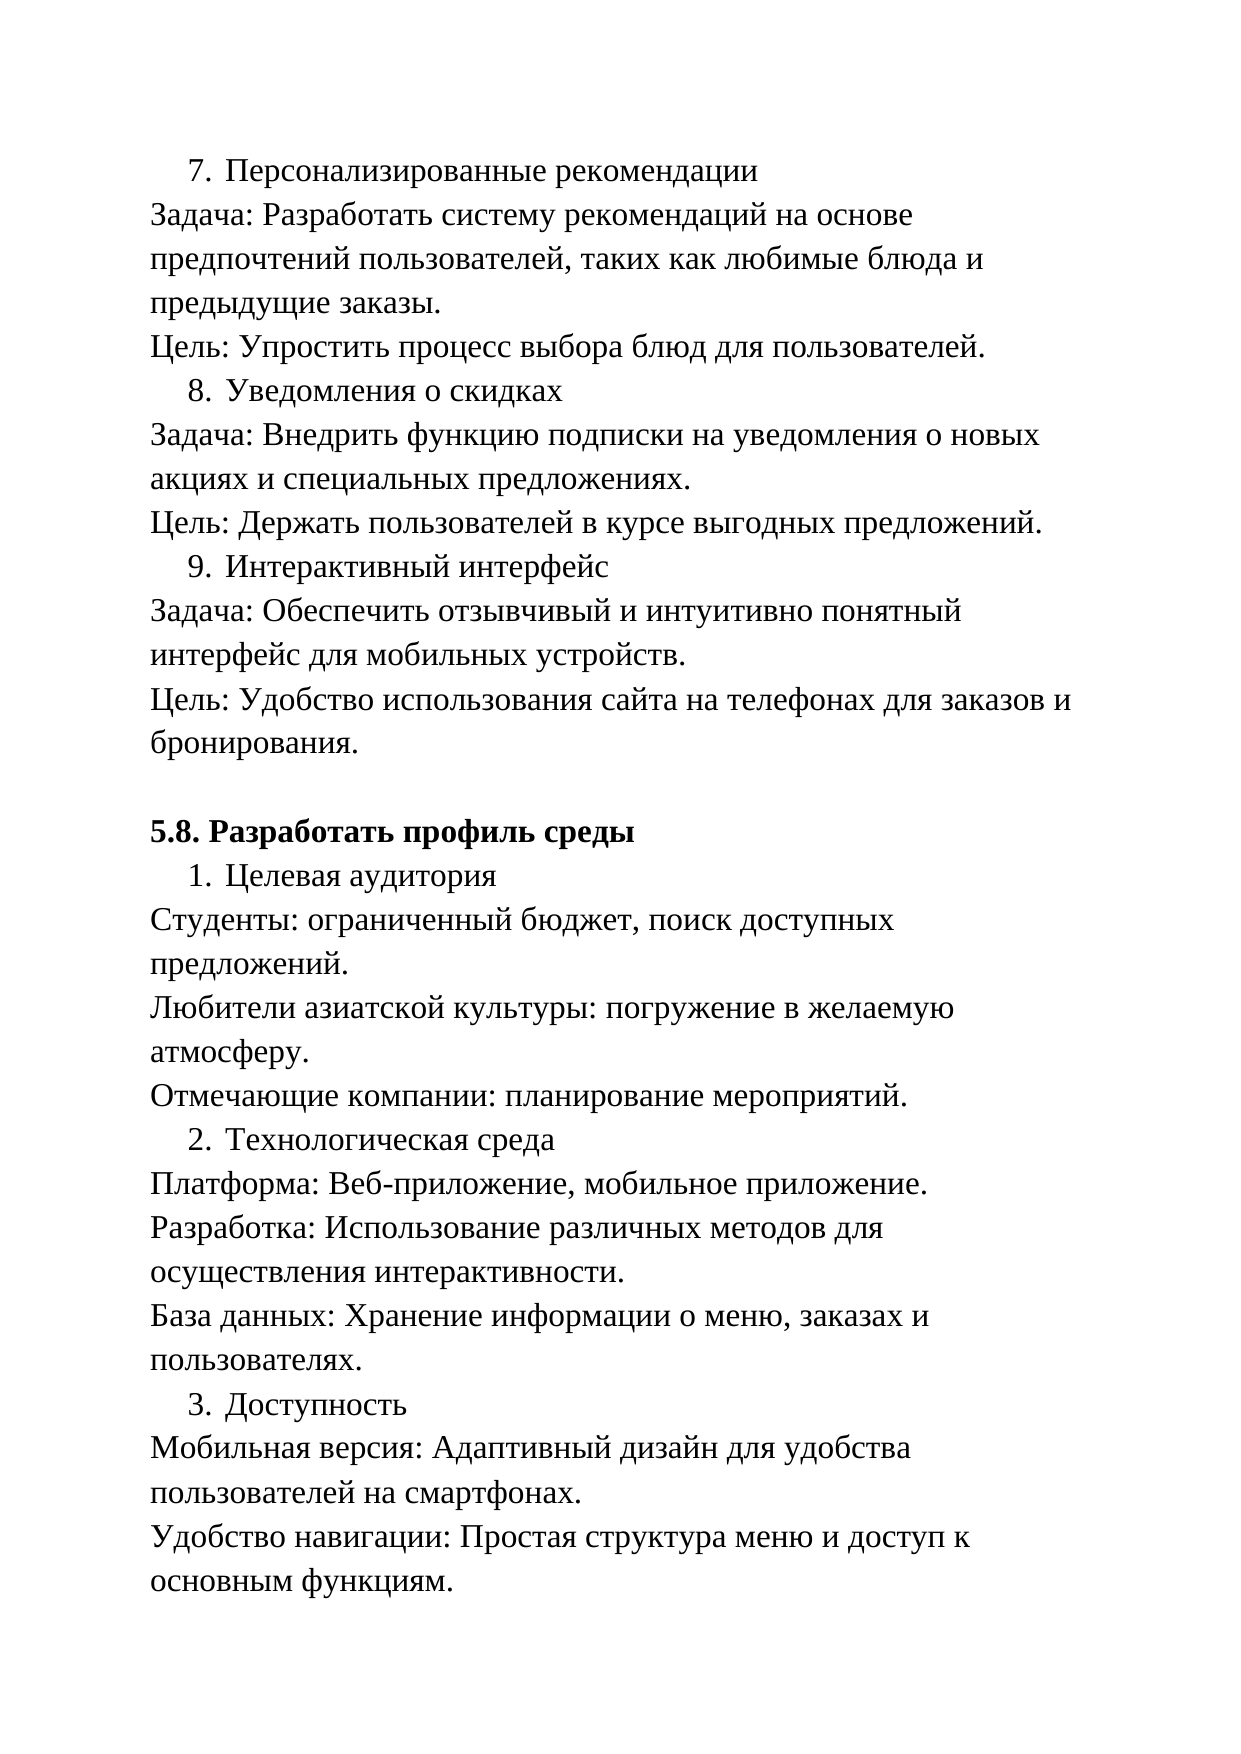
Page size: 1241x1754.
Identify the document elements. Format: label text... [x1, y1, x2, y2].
────────────────────
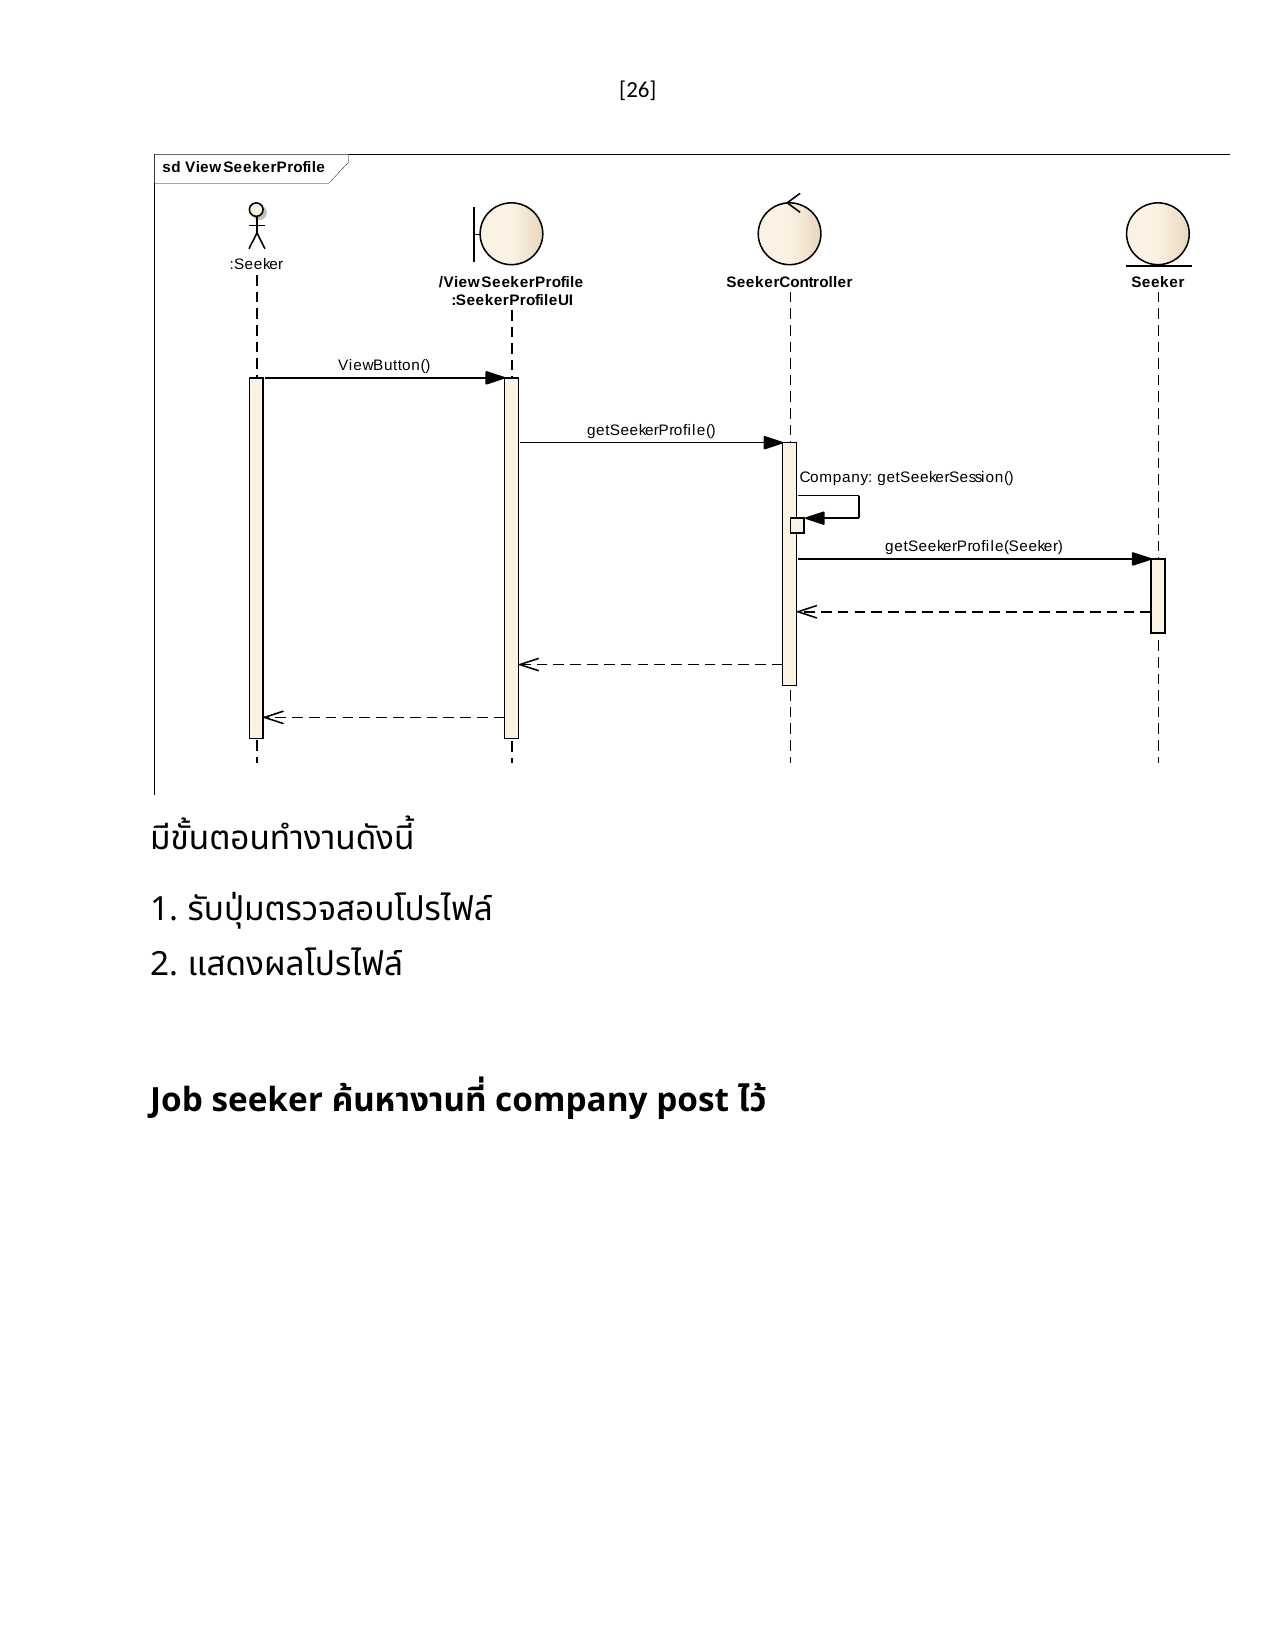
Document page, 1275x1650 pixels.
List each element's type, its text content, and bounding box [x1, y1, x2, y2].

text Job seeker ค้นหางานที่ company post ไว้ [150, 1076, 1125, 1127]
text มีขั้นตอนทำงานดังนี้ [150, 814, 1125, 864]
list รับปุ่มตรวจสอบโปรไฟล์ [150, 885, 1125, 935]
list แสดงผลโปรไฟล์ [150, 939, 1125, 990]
────────────────────
** Instruction **
Given the records above, restate word for word only the lines starting at the one with "Page size: 1241x1754." and ending at the one with "Identify the document".

** Response below **
Page size: 1241x1754.
Identify the document elements. Format: label text... [x1, y1, x2, y2].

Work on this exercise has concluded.